Football / Fan's View
‘John-Joe O’Toole: still on my list’
I’m really trying very hard not to say the same things every week. There’s nothing worse, in any walk of life, than a broken record; someone who keeps banging the same drum.
But this is especially annoying in football – from the cliche-ridden TV pundit, to the one-eyed terrace bore, screeching at lung-busting volume how every tackle on his team’s players is a foul.
Any time the ball his an opponent north of their ankle is cause for a shout of “handball”, and he’s got a conspiracy theory about men in grey suits meeting up at the League’s HQ to cook up some scheme to keep HIS team down.
is needed now More than ever
There’s no other way on this earth that you can explain a football team having a bad year or a referee making an incorrect decision by mistake.
So, apologies in advance for repeating myself. But there are recurring themes threaded through our season: tactical tinkering, starting slowly, reverting back to 4-4-2, getting back into the game, and more often than not, getting something out of it.
Saturday was a fine example; 1-0 down at Fortress Sixfields, where no away side has taken 3 points from since David Bowie was still on this mortal coil, looking very much second best.
Then, Sir Darrell makes the required change of formation, and, hey presto, an equaliser. Then we’re ahead. And we end up winning it at the death, ending a run that lasted more than four times longer than Sam Allardyce’s England reign.
I don’t mind if the dubious goals panel (what a job that is by the way!) award Rory Gaffney the first goal or whether they put it down as a John-Joe O’Toole own goal. The big, quick-footed Irishman will take confidence from his performance either way, while his countryman with the abysmal haircut certainly owed us a favour after his missed sitter in THAT game at home to Mansfield two years back.
I know, I should be over it, Rovers are stronger than ever, O’Toole wasn’t that bad for us, it wasn’t his fault we were terrible, etc. I know. But football fans don’t always think rationally. He’s on my list.
Every football fan has a mental list of players they’ll never, ever forgive for something or other. In the week before our club stared into the black hole of non-league football, Captain Hairband here decides to brag to a presumably hysterical interviewer about how he’s capable of playing in the Premier League.
And then he misses a chance that even one of those wooden cutout footballers used in free kick practice could’ve put away. Just stand still, head the ball straight, hey presto. Relegation avoided.
Perhaps I should be perversely grateful, after all. If the Back to the Future films teach us anything it’s that even changing one event from the past can have devastating knock-on effects.

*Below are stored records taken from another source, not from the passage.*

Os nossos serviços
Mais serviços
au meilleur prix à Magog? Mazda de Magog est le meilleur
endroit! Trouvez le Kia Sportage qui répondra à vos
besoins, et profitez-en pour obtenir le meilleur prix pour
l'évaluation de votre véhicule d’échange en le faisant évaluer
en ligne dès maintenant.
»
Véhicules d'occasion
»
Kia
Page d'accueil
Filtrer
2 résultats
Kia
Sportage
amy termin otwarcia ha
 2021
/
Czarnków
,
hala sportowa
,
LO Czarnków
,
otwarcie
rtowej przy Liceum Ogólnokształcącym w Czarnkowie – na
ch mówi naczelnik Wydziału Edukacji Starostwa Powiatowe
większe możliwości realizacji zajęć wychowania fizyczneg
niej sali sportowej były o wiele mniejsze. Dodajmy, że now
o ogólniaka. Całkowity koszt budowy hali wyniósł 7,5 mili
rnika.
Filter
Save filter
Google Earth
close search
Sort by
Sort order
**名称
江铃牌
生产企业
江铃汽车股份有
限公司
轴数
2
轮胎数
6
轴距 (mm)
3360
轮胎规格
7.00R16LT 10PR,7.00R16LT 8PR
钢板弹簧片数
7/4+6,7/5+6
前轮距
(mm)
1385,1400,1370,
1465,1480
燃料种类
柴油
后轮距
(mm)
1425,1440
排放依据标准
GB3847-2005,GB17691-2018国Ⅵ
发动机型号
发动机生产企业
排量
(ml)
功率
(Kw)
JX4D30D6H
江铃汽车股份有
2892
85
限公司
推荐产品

Say we stayed up – would we be where we are now? Would the previous custodians of the club had rightly tightened their purse strings like they did post-relegation, or would the debts have continued racking up? Would Darrell have been given the time he was afforded to reshape the squad, or would the club have expected him to turn a bunch of failures into League Two promotion candidates straight away?
You never can tell. Maybe relegation was the wake up call Bristol Rovers needed, on and off the field. But O’Toole is still on my list, the horrible git.
Sorry, rant over. The other two goals were a bit of alright too weren’t they? Charlie Colkett, who got the winner, looks the full package – one who might, just might, buck the trend of recent English Chelsea youngsters and actually wear a 1st team shirt for the blues one day. Maybe, just, maybe, he’ll wear the Three Lions of England someday – he’s worn it at all levels up to Under-20.
Speaking of the near-constant embarrassment that is our dear old national side, international call-ups mean Rovers have a weekend off. I plan to spend it jabbing pins in my John-Joe O’Toole voodoo doll. Okay, it’s not a voodoo doll. It’s a scarecrow.